Document excerpt:

    Anyway, WiX is gainging a lot in added functionality lately which is a really cool thing (think Wix 3.0 shaping up, NGen support, WixUI,…)!

  8. Got it… didn’t notice the assembly part of it.   For the sake of argument, I would `fix` that as you said before some junior setup developer comes by and decides to use that directory table entry for something that doesn’t go to the GAC. 🙂

    BTW it’s a shame that ccsetup.exe doesn’t support silent installs ( Windows Installer Team Rule #34 violation )  or even a simple extraction like the ohotfix patch structure does.

    For example I noticed that ccsetup.exe is caching the MSI files, but it’s doing it underneath the profile of the user who installed it.   That’s not going to be very good for resilency…. why not do the LSI location that office uses?  This is a Windows Installer Team Rule #31 violation.

    BTW users of SMS2003 should be aware of how the SMS Advanced Client can manage the relationship between MSI package source and the distribution points that serves the client.   This is a good reason in itself to keep the contents exposed and not trapped inside of an exe.

  9. Frederik, it’s all under development.  I’m currently juggling a number of projects related to WiX plus a full work load at work.  There are only so many hours in the day.  I’m just glad we were able to squeak this one out successfully.

  10. Chris, as I said above, patience.  The WiX bootstrapper (the foundation for ccsetup.exe) will eventually support all those things.  There was only so much time I had to put towards this project.  It’s amazing I got the EULA right.

Collected data:
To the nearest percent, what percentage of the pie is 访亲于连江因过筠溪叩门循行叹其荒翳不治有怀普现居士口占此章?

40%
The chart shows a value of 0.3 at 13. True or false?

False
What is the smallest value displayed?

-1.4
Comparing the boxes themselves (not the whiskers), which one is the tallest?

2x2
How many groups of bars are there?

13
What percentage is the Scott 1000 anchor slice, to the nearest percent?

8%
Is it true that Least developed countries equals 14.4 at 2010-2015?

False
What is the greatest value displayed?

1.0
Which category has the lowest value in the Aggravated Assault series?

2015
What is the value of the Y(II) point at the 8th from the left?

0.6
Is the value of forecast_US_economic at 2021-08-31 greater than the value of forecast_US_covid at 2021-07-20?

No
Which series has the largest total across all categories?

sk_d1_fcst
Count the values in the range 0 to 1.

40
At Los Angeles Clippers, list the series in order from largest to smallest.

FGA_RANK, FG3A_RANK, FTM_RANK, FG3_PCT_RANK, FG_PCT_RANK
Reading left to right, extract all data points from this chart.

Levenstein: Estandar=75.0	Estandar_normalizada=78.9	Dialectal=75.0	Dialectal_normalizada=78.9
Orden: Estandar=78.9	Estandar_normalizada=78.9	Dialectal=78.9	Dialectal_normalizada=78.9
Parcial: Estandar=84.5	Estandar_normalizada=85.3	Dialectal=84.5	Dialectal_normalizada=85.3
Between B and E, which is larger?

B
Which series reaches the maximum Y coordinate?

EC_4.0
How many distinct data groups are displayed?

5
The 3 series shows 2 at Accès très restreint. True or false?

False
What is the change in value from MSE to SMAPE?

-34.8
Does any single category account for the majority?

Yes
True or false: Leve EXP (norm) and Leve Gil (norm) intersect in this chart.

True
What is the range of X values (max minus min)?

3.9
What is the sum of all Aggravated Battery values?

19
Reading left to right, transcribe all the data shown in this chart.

Exercise instructions:
Transcribe the part of the WiX comment thread from "BTW users of" up to and including "the EULA right.".

Answer box:
BTW users of SMS2003 should be aware of how the SMS Advanced Client can manage the relationship between MSI package source and the distribution points that serves the client.   This is a good reason in itself to keep the contents exposed and not trapped inside of an exe.

  9. Frederik, it’s all under development.  I’m currently juggling a number of projects related to WiX plus a full work load at work.  There are only so many hours in the day.  I’m just glad we were able to squeak this one out successfully.

  10. Chris, as I said above, patience.  The WiX bootstrapper (the foundation for ccsetup.exe) will eventually support all those things.  There was only so much time I had to put towards this project.  It’s amazing I got the EULA right.